Joey Logano went to victory lane for his first time at Daytona, but the 2015 Daytona 500 marked another first. It was the first time in over 13 years that neither of the Busch brothers were in the Sprint Cup field. Both Karl and Kyle are sidelined indefinitely, but for entirely different reasons.
On Friday evening, NASCAR announced that former champion Kurt Busch is suspended indefinitely after a court determined he had committed domestic violence against his former girlfriend, Patricia Driscoll. Nobody likes to hear about these cases, but unfortunately it happens every day across the world. NASCAR’s swift actions publicises these stories. The support for Driscoll has been pouring in, and hopefully it can encourage more victims of domestic violence to come forward.
Just 24 hours after his older brother was sidelined, Kyle Busch was involved in a big crash which has ruled him out of competition indefinitely. Kyle struck an inside concrete barrier head-on at nearly 100mph, breaking his right leg and fracturing his left foot.
The crash occurred during the season-opening Xfinity Series race on Saturday. Kyle’s car speared into the concrete barrier after losing control. The crash can be seen below, just look at how hard his car hits the inside barrier and the resulting damage to the car.

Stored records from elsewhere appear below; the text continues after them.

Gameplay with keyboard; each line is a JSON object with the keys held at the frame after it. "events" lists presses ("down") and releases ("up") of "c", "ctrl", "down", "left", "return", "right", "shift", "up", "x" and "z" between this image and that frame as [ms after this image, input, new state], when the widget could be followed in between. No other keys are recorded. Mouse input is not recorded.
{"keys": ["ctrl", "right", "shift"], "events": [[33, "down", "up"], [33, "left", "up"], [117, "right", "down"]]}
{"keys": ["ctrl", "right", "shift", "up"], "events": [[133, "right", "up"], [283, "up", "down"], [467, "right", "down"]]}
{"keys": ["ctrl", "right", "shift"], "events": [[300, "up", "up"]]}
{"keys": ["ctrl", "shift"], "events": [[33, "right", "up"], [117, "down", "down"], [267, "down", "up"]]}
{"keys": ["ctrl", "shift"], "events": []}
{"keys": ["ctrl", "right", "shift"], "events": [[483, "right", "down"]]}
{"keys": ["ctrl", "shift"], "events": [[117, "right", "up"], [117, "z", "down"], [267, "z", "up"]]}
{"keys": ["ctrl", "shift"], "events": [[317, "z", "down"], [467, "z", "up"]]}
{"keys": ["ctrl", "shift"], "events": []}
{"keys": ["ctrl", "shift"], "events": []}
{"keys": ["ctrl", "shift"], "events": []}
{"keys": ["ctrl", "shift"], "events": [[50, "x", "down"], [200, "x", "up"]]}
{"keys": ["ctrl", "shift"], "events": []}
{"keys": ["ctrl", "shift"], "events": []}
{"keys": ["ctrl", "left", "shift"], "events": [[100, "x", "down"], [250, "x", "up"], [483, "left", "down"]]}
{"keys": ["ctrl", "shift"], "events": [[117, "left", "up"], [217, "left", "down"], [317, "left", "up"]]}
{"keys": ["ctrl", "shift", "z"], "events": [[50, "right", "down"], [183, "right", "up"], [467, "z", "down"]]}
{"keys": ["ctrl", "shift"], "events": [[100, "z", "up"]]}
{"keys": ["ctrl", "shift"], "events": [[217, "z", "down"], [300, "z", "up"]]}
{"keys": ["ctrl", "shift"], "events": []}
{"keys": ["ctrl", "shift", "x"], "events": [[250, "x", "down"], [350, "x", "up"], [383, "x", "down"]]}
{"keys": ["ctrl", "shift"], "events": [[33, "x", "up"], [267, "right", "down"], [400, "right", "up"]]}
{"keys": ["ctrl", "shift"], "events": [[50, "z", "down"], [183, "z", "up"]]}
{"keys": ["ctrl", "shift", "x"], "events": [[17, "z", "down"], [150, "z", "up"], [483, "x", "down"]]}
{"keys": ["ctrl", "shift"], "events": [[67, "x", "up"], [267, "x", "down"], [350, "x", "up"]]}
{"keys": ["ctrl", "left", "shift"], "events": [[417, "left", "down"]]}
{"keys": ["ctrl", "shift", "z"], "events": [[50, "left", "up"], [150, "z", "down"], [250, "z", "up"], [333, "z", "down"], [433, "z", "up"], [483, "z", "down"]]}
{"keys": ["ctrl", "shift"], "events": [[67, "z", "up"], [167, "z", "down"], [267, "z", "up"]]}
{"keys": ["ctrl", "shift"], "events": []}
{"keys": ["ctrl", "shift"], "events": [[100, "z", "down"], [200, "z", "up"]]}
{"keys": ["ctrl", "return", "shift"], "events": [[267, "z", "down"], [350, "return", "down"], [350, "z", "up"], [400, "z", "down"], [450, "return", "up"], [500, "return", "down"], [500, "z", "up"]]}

Over the past year, Daytona have increased safety at the speedway by installing more SAFER (Steel And Foam Energy Reduction) barriers. These barriers have been proven to reduce the severity of impacts and have without doubt saved lives. The stretch of wall which Kyle struck was not protected by these barriers because officials didn’t believe there was a risk of cars hitting it.
In the wake of Busch’s crash, the track officials immediately held their hands up and admitted that they made a mistake. They vow to install SAFER barriers everywhere on the circuit, and even made sure to install tyre walls ahead of Sunday’s Daytona 500 in the mean time. It’s a good thing they did as the #42 car of Kyle Larson hit the very same stretch of barrier on the last lap of the 500.
NASCAR is never short of discussion and controversy, but the way the sport dealt with the situations showed how serious and committed it is to keeping drivers safe. It’s a shame it takes a big accident to make changes, but hopefully it encourages more tracks to install SAFER barriers on all walls.